* [Challenge]:
Arrange every line of the listing below as a numbered list, skipping any blank lines. Leave the pictures out of your answer.

───── Data listing ─────

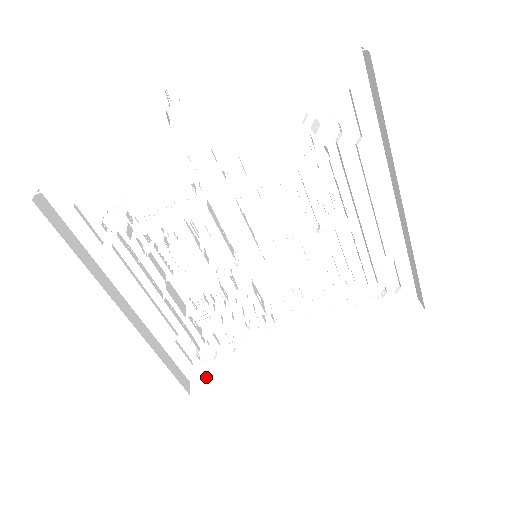
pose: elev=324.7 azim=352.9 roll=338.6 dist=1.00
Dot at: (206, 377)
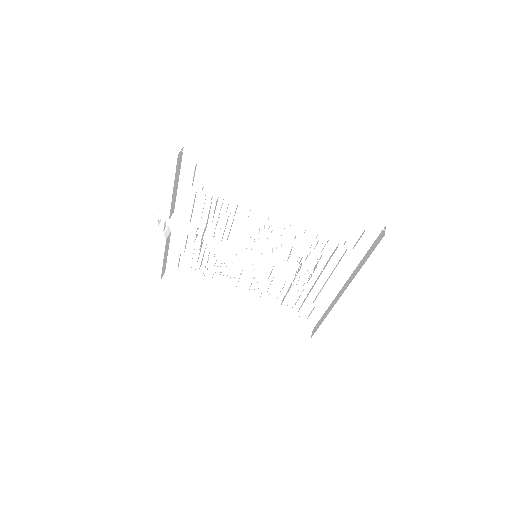
Dot at: (316, 324)
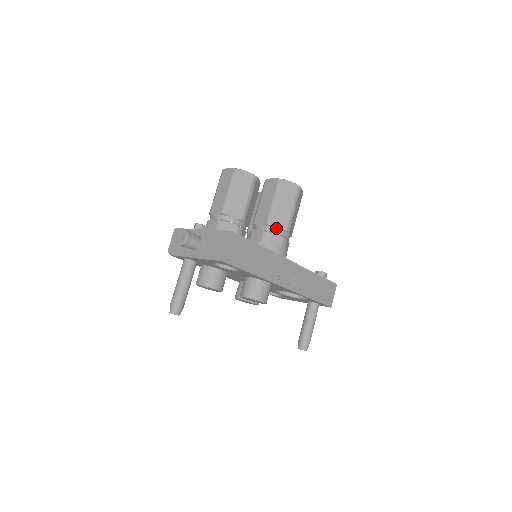
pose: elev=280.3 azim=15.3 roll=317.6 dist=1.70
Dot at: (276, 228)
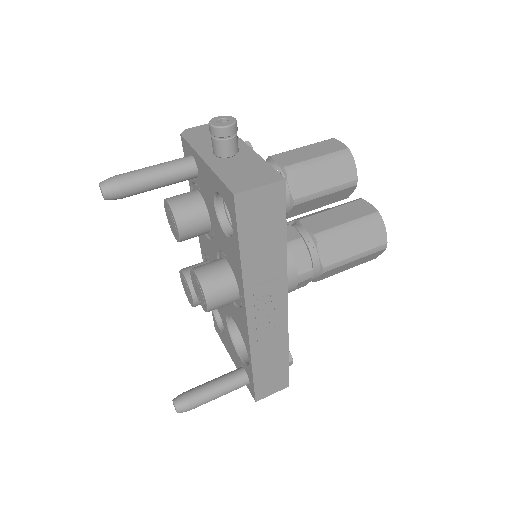
Dot at: (318, 251)
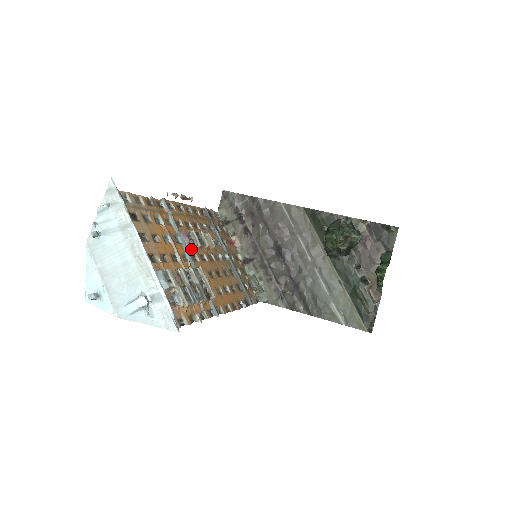
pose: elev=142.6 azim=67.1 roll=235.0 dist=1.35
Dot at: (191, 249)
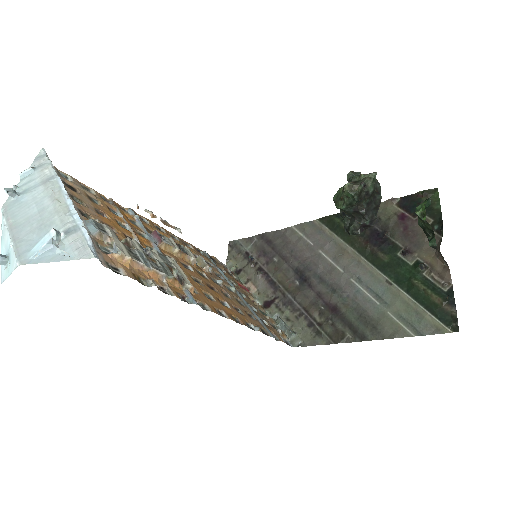
Dot at: (165, 251)
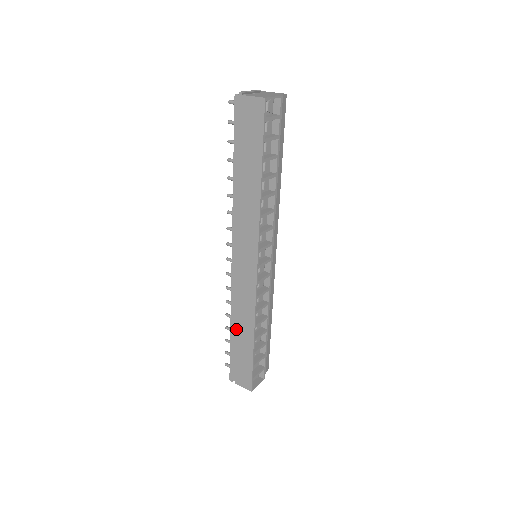
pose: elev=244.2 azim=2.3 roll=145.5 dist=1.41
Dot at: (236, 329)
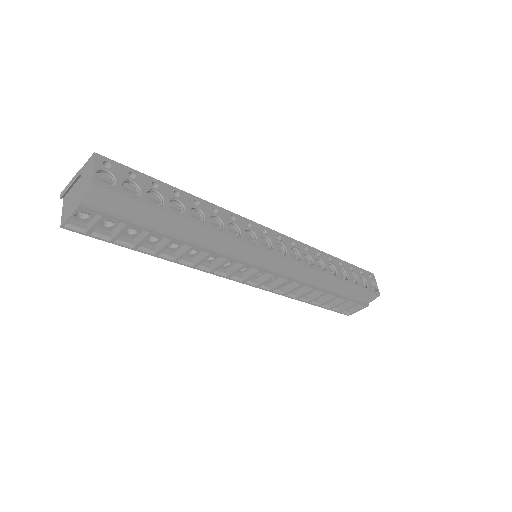
Dot at: occluded
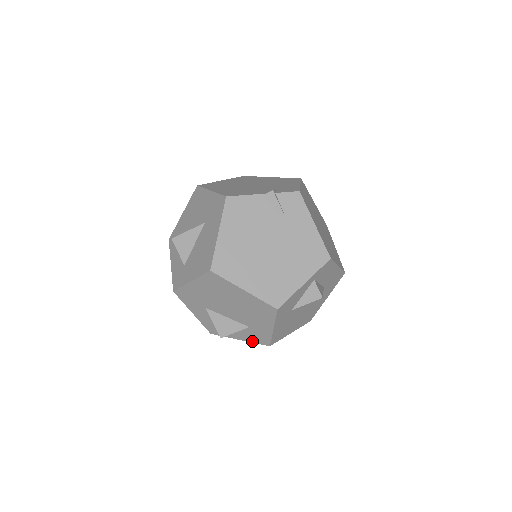
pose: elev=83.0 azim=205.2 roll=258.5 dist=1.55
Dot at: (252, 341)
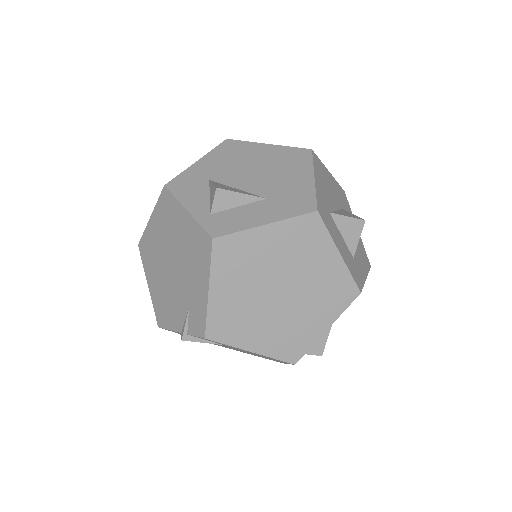
Dot at: occluded
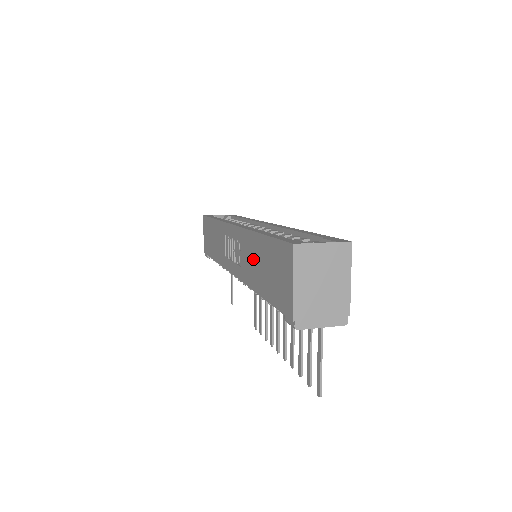
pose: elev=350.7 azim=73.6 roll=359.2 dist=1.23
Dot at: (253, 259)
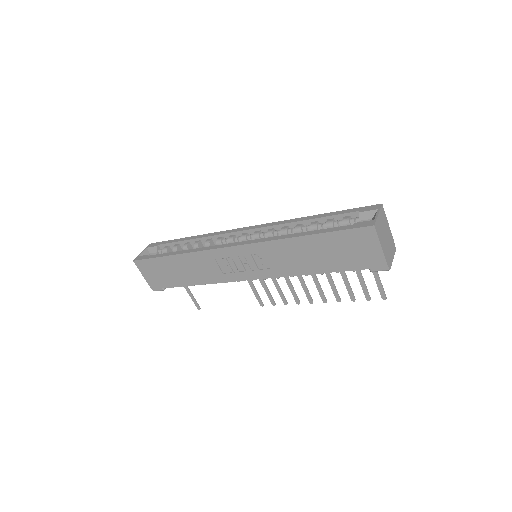
Dot at: (298, 255)
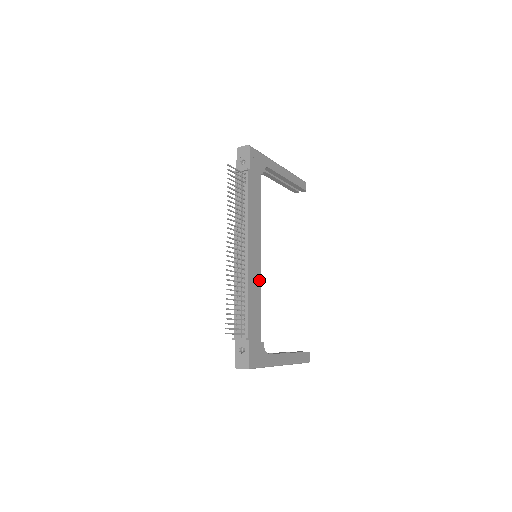
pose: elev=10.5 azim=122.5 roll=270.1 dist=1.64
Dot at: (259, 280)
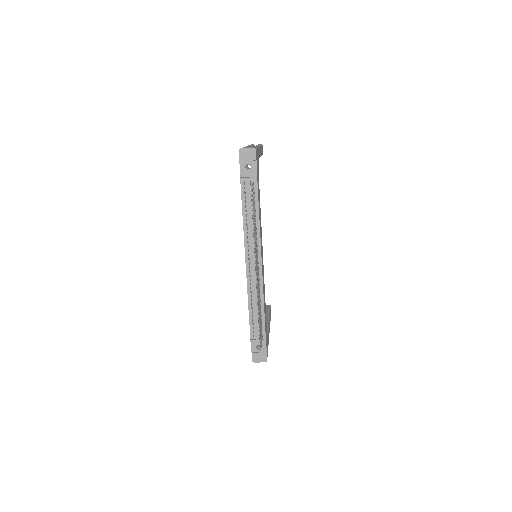
Dot at: occluded
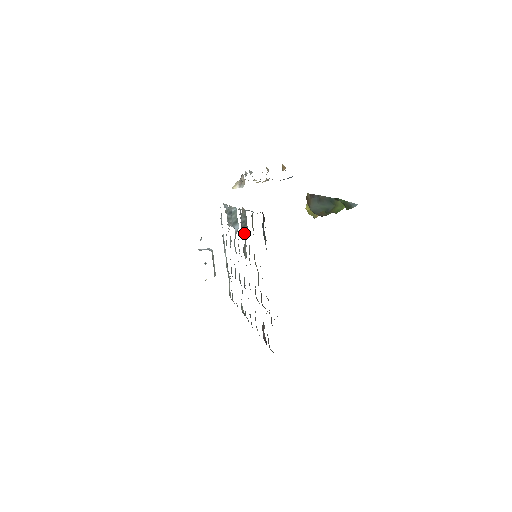
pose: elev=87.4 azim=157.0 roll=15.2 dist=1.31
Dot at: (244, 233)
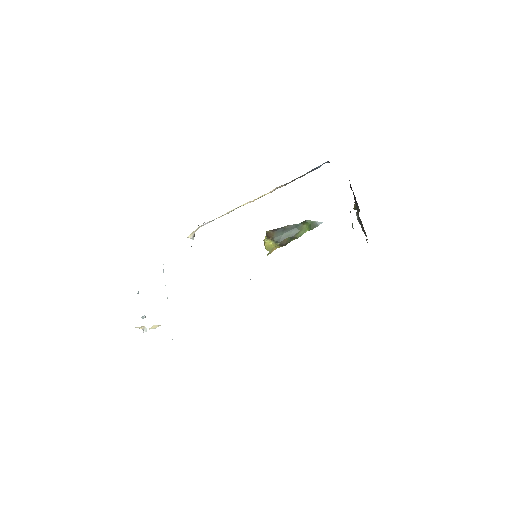
Dot at: occluded
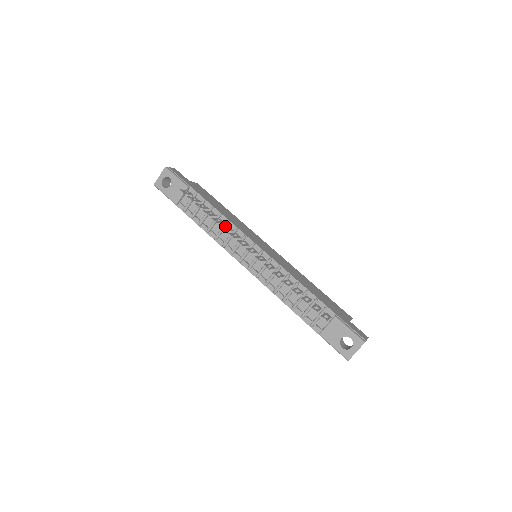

─────

* [Completed exercise]:
1. pose: elev=324.7 azim=352.9 roll=338.6 dist=1.00
2. Dot at: (206, 377)
3. Dot at: (316, 324)
4. pose: elev=280.3 azim=15.3 roll=317.6 dist=1.70
5. Dot at: (276, 228)
6. Dot at: (318, 251)
7. pose: elev=142.6 azim=67.1 roll=235.0 dist=1.35
8. Dot at: (191, 249)
9. Dot at: (165, 251)
10. pose: elev=244.2 azim=2.3 roll=145.5 dist=1.41
11. Dot at: (236, 329)
12. Dot at: occluded
13. pose: elev=83.0 azim=205.2 roll=258.5 dist=1.55
14. Dot at: (252, 341)
15. Dot at: occluded
16. pose: elev=350.7 azim=73.6 roll=359.2 dist=1.23
17. Dot at: (253, 259)
18. Dot at: (298, 255)
19. pose: elev=10.5 azim=122.5 roll=270.1 dist=1.64
20. Dot at: (259, 280)
21. Dot at: occluded
22. pose: elev=87.4 azim=157.0 roll=15.2 dist=1.31
23. Dot at: (244, 233)
24. Dot at: occluded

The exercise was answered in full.